No último ano, tive oportunidade de conviver com pessoas de diversos cantos do país: gaúchos, paranaenses, catarinenses, sergipanos, pernambucanos, cearenses, acreanos, cariocas, mineiros, mato-grossenses, paraenses e por aí vai...como o Brasil é grande. É sim senhor! E de toda a troca cultural obtida, uma das mais interessantes foi a da linguagem. Eu como paulista egocêntrica que sou (agora um pouco menos) só fui perceber o impacto de se ter sotaque quando mudei de estado e vim para as bandas do norte. Não tardou para tomar consciência da minha regionalidade. Pois o primeiro acreano a que fui apresentada no trabalho já me despertou para ela: “boa tarrrde” respondeu ele, entre risonho e malicioso. Foi seu primeiro golpe, de muitos outros que adviriam, no meu simpático erre retroflexo. Bem o meu que é tão discreto (embora não tão discreto a ponto de um descendente de cearenses não reconhecer). Pois é. Por sorte naquele momento havia um goiano e uma mato-grossense recém chegados para me defender. Ouvi-los de repente foi um reconforto, um aconchego de mãe, eu e minha linguagem sentimo-nos em casa. Sim, porque o sotaque caipira do interior de São Paulo se confunde com o do norte do Paraná e também com o de boa parte do centro –oeste (não contemos com o distrito federal, lá é um caso a parte).
Como era de se esperar, o ambiente multicultural promoveu saudáveis disputas pelo melhor sotaque. Obviamente, defendi este que faz parte de mim bravamente, do modo que merece. Fiz jus à sua beleza. No entanto, tais ataques também não me impediram de me encantar com a diversidade das outras falas, suas sonoridades distintas, suas expressões. Afinal, como não achar graça no jeito gaucho de se referir às meninas, suas “gurias”. Ou no modo paranaense de dizer suas crianças, seus “piás” ou “piazinhos”. Ainda, como não sorrir diante da expressão simpática de uma mineira que veio me perguntar sobre a situação de um caminhão, se o mesmo já havia cruzado a fronteira: “uai, mas o trem ainda não passou?”

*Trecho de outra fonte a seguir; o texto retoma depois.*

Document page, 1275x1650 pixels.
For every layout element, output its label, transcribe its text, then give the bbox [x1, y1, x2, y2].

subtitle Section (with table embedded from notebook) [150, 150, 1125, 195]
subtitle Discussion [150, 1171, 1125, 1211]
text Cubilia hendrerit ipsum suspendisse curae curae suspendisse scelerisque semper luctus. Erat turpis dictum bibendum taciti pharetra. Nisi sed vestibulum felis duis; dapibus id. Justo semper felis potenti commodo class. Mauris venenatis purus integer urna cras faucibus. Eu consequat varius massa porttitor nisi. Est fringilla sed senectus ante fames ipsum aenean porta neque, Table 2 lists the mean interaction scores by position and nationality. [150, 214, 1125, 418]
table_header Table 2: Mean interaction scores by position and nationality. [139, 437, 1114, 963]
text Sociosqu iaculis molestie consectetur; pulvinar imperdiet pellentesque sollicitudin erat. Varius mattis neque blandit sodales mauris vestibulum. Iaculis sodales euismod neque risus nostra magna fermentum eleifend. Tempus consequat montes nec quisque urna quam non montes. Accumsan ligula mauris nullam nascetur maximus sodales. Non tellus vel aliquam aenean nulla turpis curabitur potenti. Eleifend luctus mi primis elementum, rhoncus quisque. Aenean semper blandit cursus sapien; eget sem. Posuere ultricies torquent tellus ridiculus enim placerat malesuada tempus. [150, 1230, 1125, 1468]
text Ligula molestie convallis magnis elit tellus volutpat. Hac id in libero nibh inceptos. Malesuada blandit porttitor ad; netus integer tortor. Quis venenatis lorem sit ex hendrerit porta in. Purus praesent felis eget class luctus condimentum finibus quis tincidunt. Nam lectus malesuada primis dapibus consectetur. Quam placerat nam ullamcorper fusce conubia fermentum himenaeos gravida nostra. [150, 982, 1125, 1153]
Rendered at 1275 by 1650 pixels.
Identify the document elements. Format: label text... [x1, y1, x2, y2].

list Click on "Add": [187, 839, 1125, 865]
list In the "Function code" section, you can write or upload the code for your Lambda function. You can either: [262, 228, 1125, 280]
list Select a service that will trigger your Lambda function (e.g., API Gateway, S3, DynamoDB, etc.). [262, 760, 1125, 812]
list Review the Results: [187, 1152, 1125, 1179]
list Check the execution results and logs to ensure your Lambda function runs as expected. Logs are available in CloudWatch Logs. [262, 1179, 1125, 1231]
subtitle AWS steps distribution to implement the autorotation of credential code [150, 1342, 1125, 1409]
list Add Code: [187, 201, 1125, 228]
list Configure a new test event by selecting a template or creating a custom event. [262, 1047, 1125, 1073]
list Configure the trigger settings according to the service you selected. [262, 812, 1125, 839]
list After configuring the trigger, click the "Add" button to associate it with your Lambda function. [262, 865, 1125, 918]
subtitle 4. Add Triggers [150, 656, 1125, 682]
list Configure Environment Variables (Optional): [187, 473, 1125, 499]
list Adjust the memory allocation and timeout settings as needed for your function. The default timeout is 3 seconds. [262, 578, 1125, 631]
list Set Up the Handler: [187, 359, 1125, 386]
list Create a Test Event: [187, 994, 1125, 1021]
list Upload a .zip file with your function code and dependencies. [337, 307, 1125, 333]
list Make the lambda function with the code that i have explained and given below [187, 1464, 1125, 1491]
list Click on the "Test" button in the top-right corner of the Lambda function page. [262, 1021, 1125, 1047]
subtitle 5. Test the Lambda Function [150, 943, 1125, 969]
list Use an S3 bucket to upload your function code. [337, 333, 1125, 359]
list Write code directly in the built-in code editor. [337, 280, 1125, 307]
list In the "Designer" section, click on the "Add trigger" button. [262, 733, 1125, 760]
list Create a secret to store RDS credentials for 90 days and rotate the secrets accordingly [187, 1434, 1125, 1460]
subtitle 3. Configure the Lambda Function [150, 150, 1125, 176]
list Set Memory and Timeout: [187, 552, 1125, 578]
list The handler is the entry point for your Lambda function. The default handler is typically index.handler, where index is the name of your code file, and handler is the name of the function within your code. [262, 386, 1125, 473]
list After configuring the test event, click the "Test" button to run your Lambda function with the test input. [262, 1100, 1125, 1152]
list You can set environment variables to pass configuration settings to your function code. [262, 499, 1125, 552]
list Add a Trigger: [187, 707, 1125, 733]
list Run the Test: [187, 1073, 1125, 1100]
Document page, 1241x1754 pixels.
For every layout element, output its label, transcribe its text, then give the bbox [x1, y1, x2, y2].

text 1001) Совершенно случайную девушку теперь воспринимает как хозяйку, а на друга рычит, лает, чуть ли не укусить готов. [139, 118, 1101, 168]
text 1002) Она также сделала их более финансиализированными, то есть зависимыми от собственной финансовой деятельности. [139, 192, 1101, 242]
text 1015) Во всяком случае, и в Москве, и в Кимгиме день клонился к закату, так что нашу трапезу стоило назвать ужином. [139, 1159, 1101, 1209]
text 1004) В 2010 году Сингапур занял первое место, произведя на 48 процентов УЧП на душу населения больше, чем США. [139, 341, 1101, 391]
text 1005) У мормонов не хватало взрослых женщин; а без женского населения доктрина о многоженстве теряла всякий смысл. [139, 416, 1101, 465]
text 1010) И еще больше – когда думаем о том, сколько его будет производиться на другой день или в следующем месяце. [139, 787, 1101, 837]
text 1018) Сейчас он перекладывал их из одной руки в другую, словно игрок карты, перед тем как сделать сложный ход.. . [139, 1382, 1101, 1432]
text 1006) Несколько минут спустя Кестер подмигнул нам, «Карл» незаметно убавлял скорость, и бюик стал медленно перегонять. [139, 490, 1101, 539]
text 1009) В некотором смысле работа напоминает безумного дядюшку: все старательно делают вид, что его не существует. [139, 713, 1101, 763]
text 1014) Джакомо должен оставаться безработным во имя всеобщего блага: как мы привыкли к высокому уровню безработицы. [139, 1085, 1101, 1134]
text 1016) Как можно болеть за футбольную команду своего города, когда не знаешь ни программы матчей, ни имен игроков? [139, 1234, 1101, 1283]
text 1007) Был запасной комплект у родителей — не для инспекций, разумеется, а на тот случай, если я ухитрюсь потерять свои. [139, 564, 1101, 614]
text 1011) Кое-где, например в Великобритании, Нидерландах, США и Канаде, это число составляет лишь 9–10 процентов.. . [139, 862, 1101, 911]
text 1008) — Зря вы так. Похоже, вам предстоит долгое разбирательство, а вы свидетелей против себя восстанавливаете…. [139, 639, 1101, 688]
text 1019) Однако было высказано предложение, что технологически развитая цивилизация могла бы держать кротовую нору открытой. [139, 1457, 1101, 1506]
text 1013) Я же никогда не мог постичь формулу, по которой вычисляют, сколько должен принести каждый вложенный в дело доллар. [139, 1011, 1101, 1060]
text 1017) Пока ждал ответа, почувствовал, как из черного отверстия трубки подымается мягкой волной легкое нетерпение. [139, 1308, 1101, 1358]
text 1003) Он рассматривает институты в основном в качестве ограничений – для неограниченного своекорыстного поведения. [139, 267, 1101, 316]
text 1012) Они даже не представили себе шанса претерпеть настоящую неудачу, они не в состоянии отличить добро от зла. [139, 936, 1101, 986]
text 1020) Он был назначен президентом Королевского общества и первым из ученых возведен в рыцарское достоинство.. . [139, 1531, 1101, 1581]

Também me diverti com a visita de um amigo de Belém do Pará, que baixou no Acre cheio de “esses” carregados de “xis”, lembrando muito o carioquês. Ao que ele se defendeu: “Não. São os cariocas que falam como a gente”, indignado.
Outra recente descoberta foi a fala catarinense e a naturalidade perfeita com que se conjuga a segunda pessoa do singular: “tu fizeste isso”, “tu falaste que não era assim”. Quando posto na forma escrita pode perder um pouco a graça, mas se transformado em som é lindo, encantador. Entretanto, frisa-se que o encanto se dá pela naturalidade com que é dito, por já se encontrar incorporado na linguagem falada. Coloco eu a segunda pessoa do singular na minha fala e o resultado será catastrófico, pedante que só. Até então, só havia presenciado o tu da boca de amigos cariocas ou gaúchos e sempre fazendo par com a terceira pessoa: “tu fez”.
Quanto aos nordestinos, deles uma boa lição. A de que no nordeste, todos cantam, mas cantam cada um a seu modo. Nada que um ouvido atento e respeitoso não possa distinguir com o tempo. Para o ouvido paulista, por exemplo, a impressão será de que o pernambucano fala de um modo mais “carregado” e cantado que o cearense. A pouca vivência nos faz confundir tudo. E se eles se “avexam”, se ficam “aperreados” com isso , têm mais é razão. Porque é no mínimo vulgar igualar duas culturas por desconhecê-las, especialmente quando elas estão no mesmo país que o nosso. Tratando-se então da língua portuguesa, essa pela qual nos fazemos todos os dias humanos, a perda é tanto pior.